Learning to have ideas

(Photo © all rights reserved by Robert Pollack via Flickr)
Last Thursday marked the second session in my Copywriting class at MCAD. We're in the "learning to have ideas" phase of the course, which is equally illuminating for teacher (me) and student (them). As background, it helps to understand that being an advertising copywriter is, "80% conceptual thinking and 20% finish carpentry," according to my old compatriot Khari Streeter. So this phase of the course is as much about developing a work ethic and practice of ideas as it is coming to grips with the fragile reality of creativity. (We'll get to the niceties of writing copy soon enough.)
Jack Foster and Robert Grudin and Rollo May have all written wonderful books on the subject of ideas.
How do we "have ideas?"
My old mentor Bill Miller (co-creator of the "Perception. Reality." campaign for Rolling Stone at Fallon) said, "The business of creativity is learning to survive rejection." So, stamina and willpower are definitely required. There's an insightful interview with noted screenwriting guru Robert McKee that quotes him: "The most important component of talent is perseverance - the will to write and rewrite in pursuit of perfection." Yes.

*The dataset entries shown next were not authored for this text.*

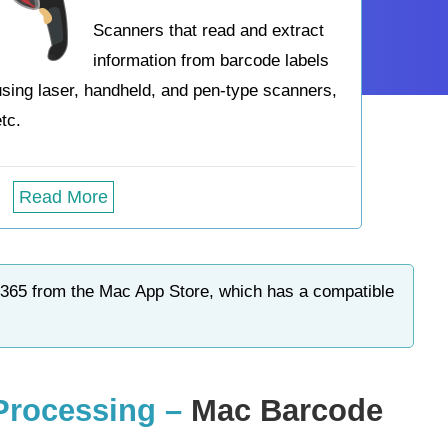
Scanners that read and extract
information from barcode labels
using laser, handheld, and pen-type scanners,
etc.
Read More
 365 from the Mac App Store, which has a compatible
 Processing –
Mac Barcode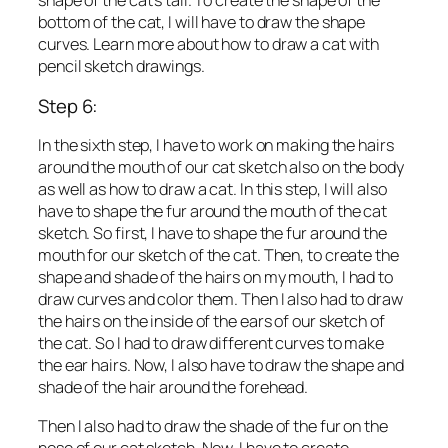
shape of the cat’s tail. To create the shape of the
bottom of the cat, I will have to draw the shape
curves. Learn more about how to draw a cat with
pencil sketch drawings.
Step 6:
In the sixth step, I have to work on making the hairs
around the mouth of our cat sketch also on the body
as well as how to draw a cat. In this step, I will also
have to shape the fur around the mouth of the cat
sketch. So first, I have to shape the fur around the
mouth for our sketch of the cat. Then, to create the
shape and shade of the hairs on my mouth, I had to
draw curves and color them. Then I also had to draw
the hairs on the inside of the ears of our sketch of
the cat. So I had to draw different curves to make
the ear hairs. Now, I also have to draw the shape and
shade of the hair around the forehead.
Then I also had to draw the shade of the fur on the
nose of our cat sketch. Now, I have to create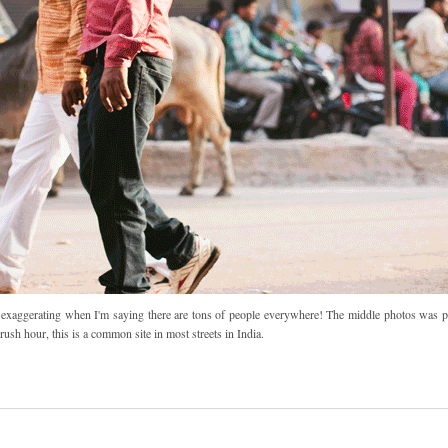
I'm exaggerating when I'm saying there are tons of people everywhere! The middle photos was p
rush hour, this is a common site in most streets in India.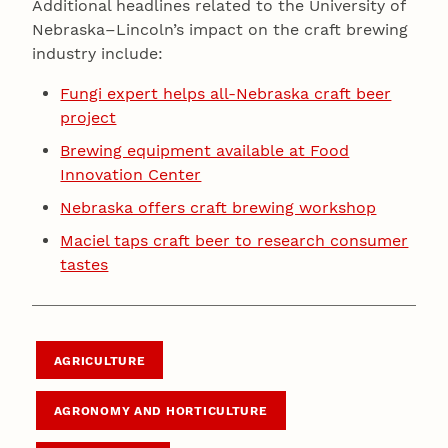
Additional headlines related to the University of
Nebraska–Lincoln’s impact on the craft brewing
industry include:
Fungi expert helps all-Nebraska craft beer
project
Brewing equipment available at Food
Innovation Center
Nebraska offers craft brewing workshop
Maciel taps craft beer to research consumer
tastes
AGRICULTURE
AGRONOMY AND HORTICULTURE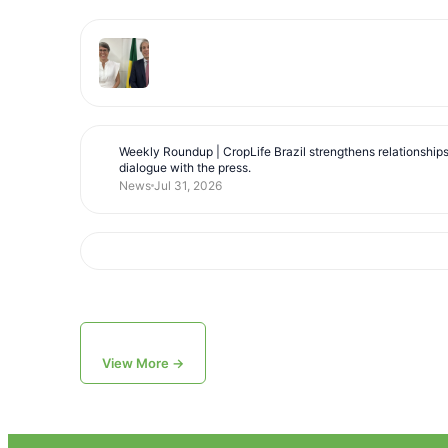
Weekly Roundup | CropLife Brazil strengthens relationship
dialogue with the press.
News
Jul 31, 2026
View More →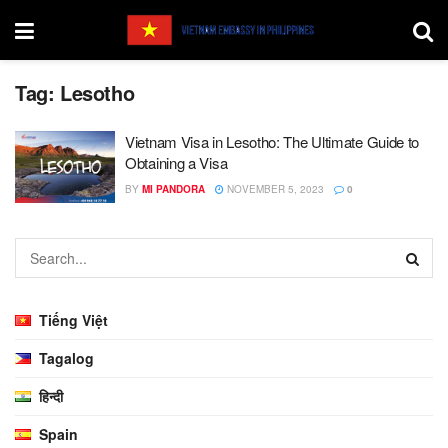
Tag:
Lesotho
Vietnam Visa in Lesotho: The Ultimate Guide to
Obtaining a Visa
BY
MI PANDORA
NOVEMBER 5, 2023
0
Tiếng Việt
Tagalog
हिन्दी
Spain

I told my students about the old jealousy Hollywood has of writers—since writers are the first to see any story come to life. Having ideas means willfully confronting the unknown. Who knows, maybe the role is even heroic on some level; which suggests a healthy ego and curiosity wouldn't hurt. Do what others will not. Robert Grudin said, "Creativity is dangerous." That sort of thing.
At any rate, it's also work. From Stephen King to Michael Chabon, the lesson is clear: to have ideas, you must actually have them regularly—and commit them. I think it was novelist Chabon who suggested a challenge like, "1,700 words a day or don't bother." Or as legendary London creative director Dave Trott's so clearly stated: If you're creative, create. The issue isn't so much form as it is function—whatever venue works, works—so long as you continue to produce ideas of merit.
Such is the state of "having ideas" in one small class of students in a 100 year old fine arts college in the upper midwest of America in the fall of the year 2009.